* Stored data:
══════════

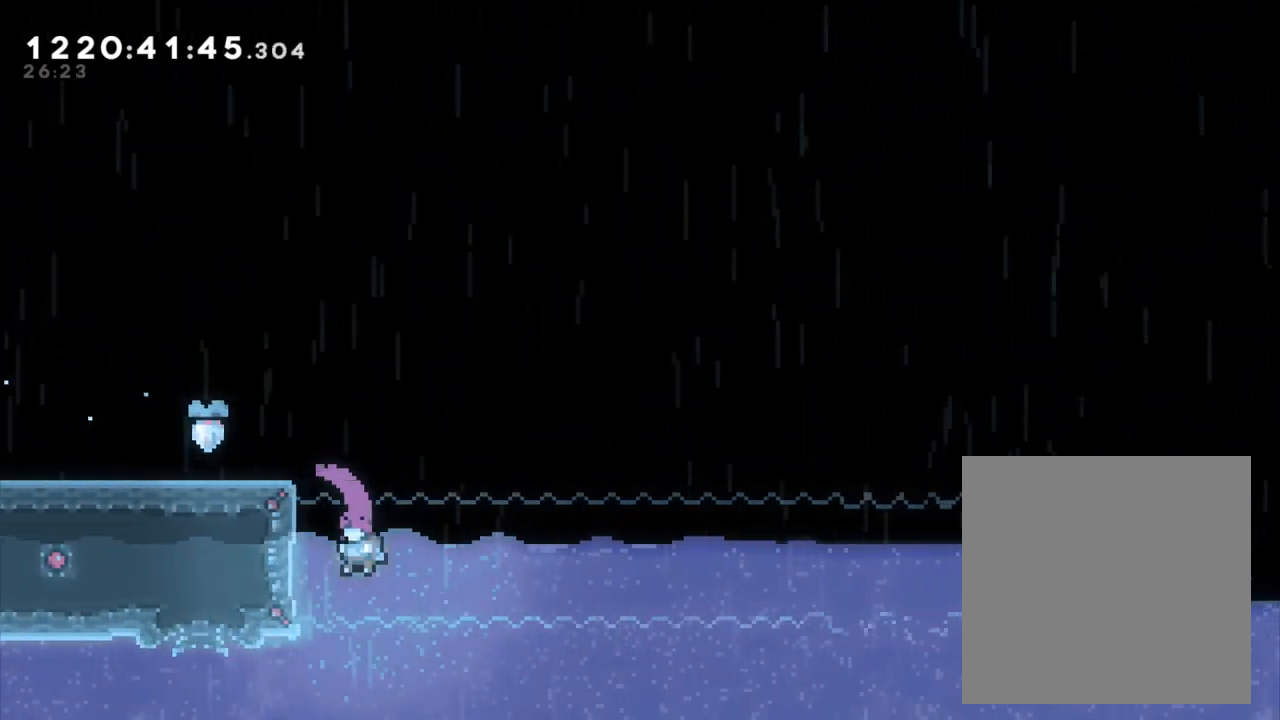
{"buttons": [], "left_stick": "center", "right_stick": "center", "events": [[200, "left_stick", "center"]]}
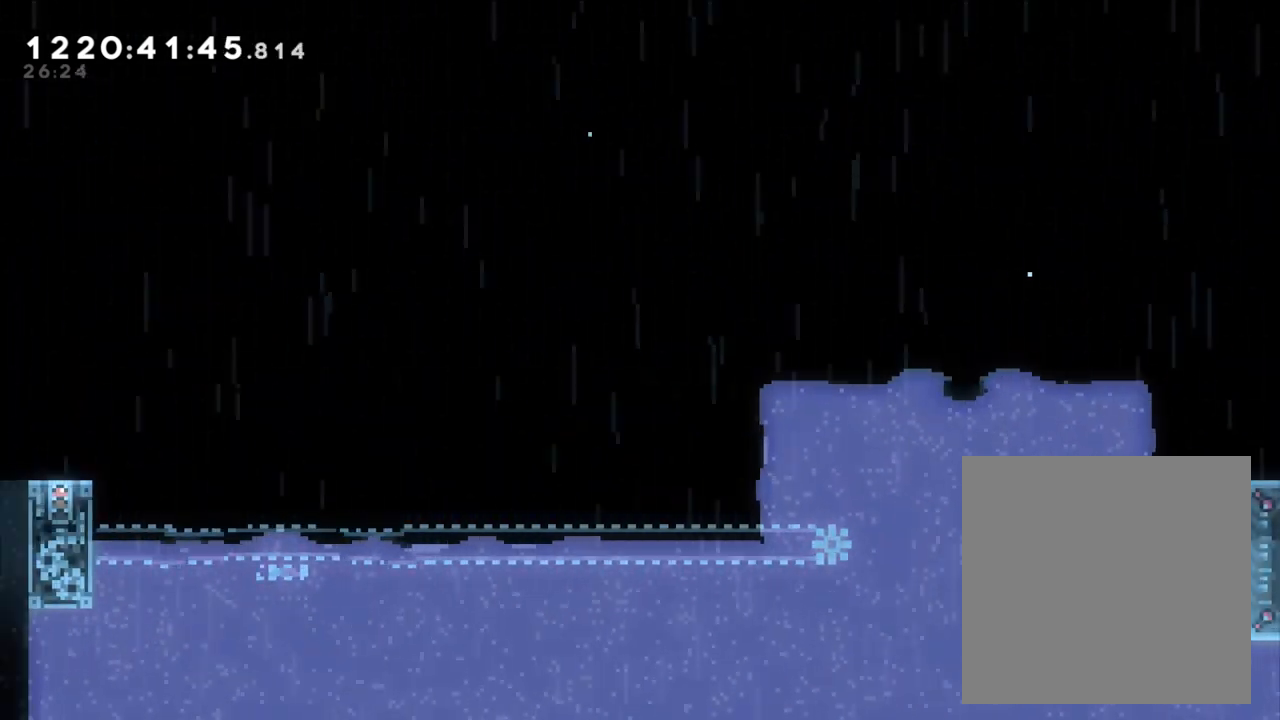
{"buttons": [], "left_stick": "right", "right_stick": "center", "events": [[350, "left_stick", "right"]]}
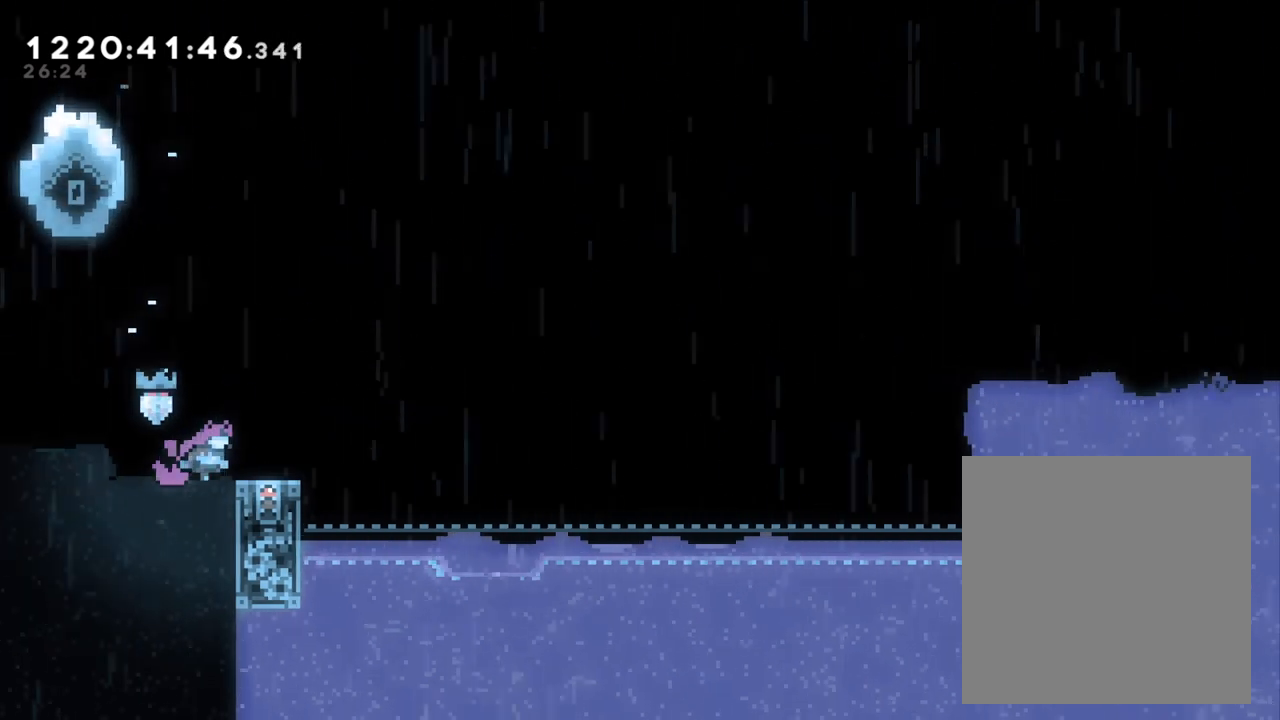
{"buttons": [], "left_stick": "center", "right_stick": "center", "events": [[117, "left_stick", "center"]]}
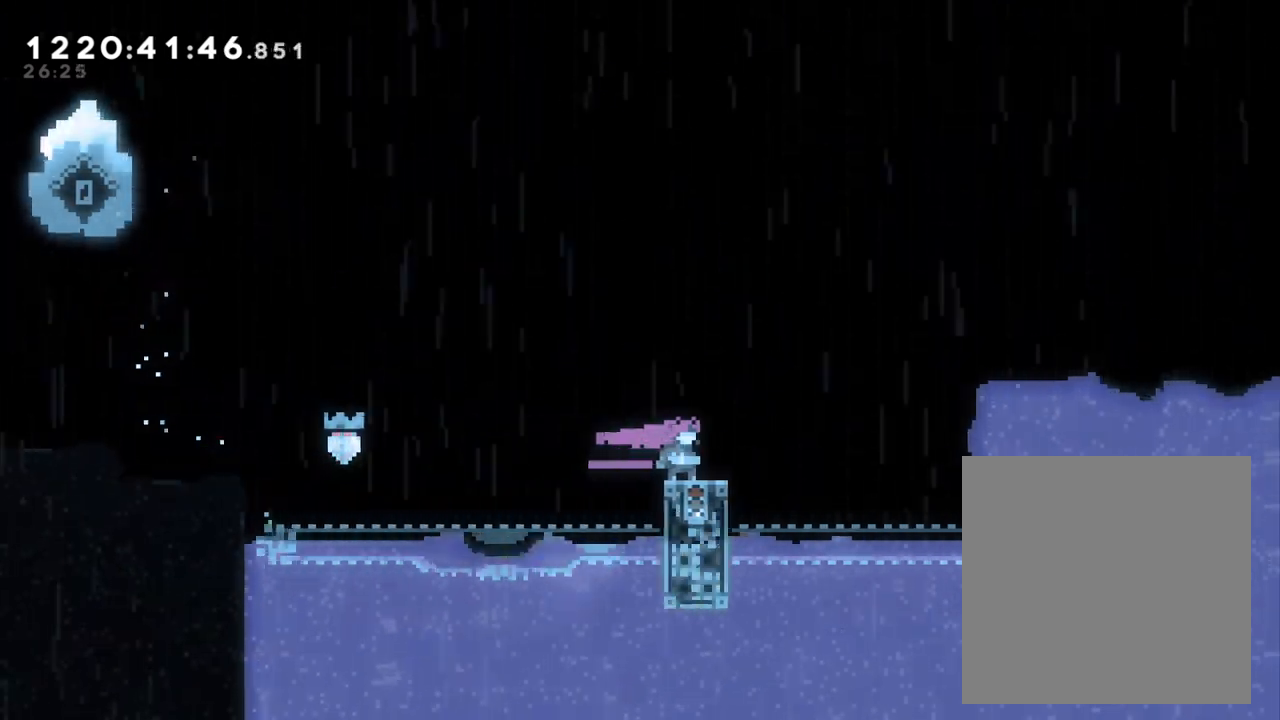
{"buttons": ["A", "X"], "left_stick": "right", "right_stick": "center", "events": [[50, "left_stick", "right"], [183, "X", "down"], [233, "A", "down"]]}
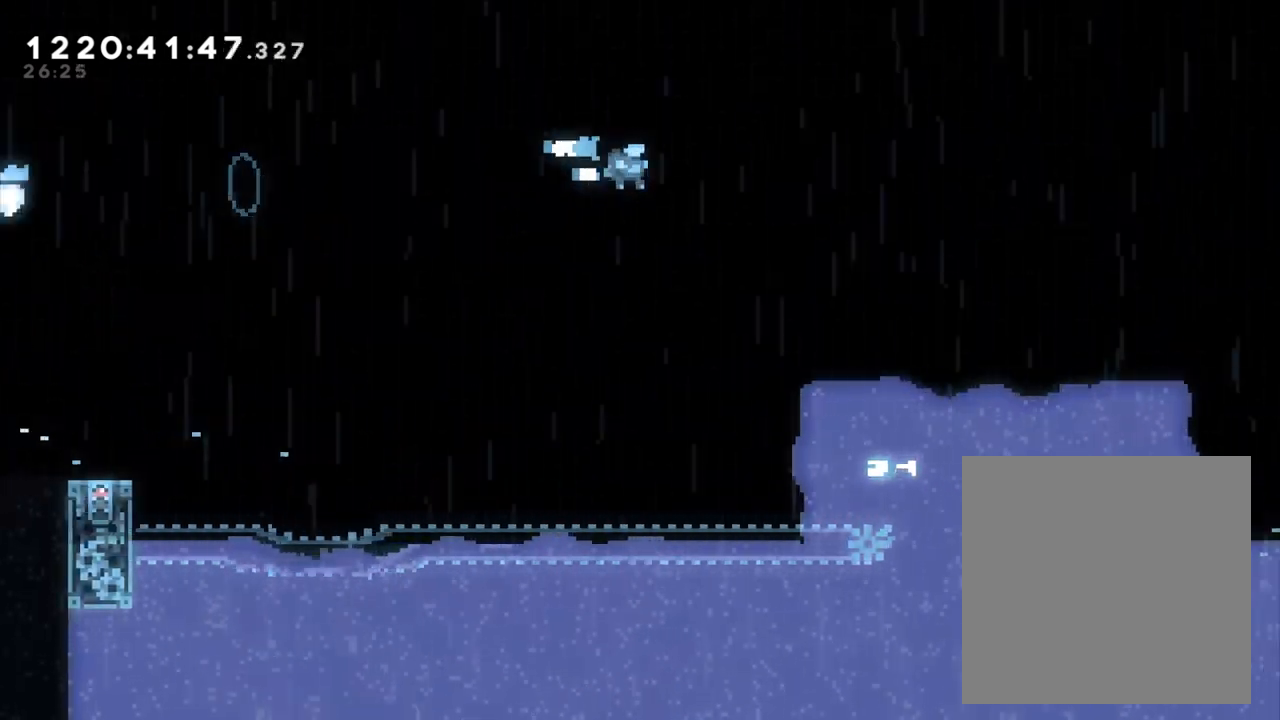
{"buttons": [], "left_stick": "center", "right_stick": "center", "events": [[217, "A", "up"], [217, "X", "up"], [283, "left_stick", "center"]]}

══════════

* Task directions:
Wherever a picture appears, omit it; copy the rest of the data exactly.

* Solution for this task:
{"buttons": [], "left_stick": "center", "right_stick": "center", "events": [[200, "left_stick", "center"]]}
{"buttons": [], "left_stick": "right", "right_stick": "center", "events": [[350, "left_stick", "right"]]}
{"buttons": [], "left_stick": "center", "right_stick": "center", "events": [[117, "left_stick", "center"]]}
{"buttons": ["A", "X"], "left_stick": "right", "right_stick": "center", "events": [[50, "left_stick", "right"], [183, "X", "down"], [233, "A", "down"]]}
{"buttons": [], "left_stick": "center", "right_stick": "center", "events": [[217, "A", "up"], [217, "X", "up"], [283, "left_stick", "center"]]}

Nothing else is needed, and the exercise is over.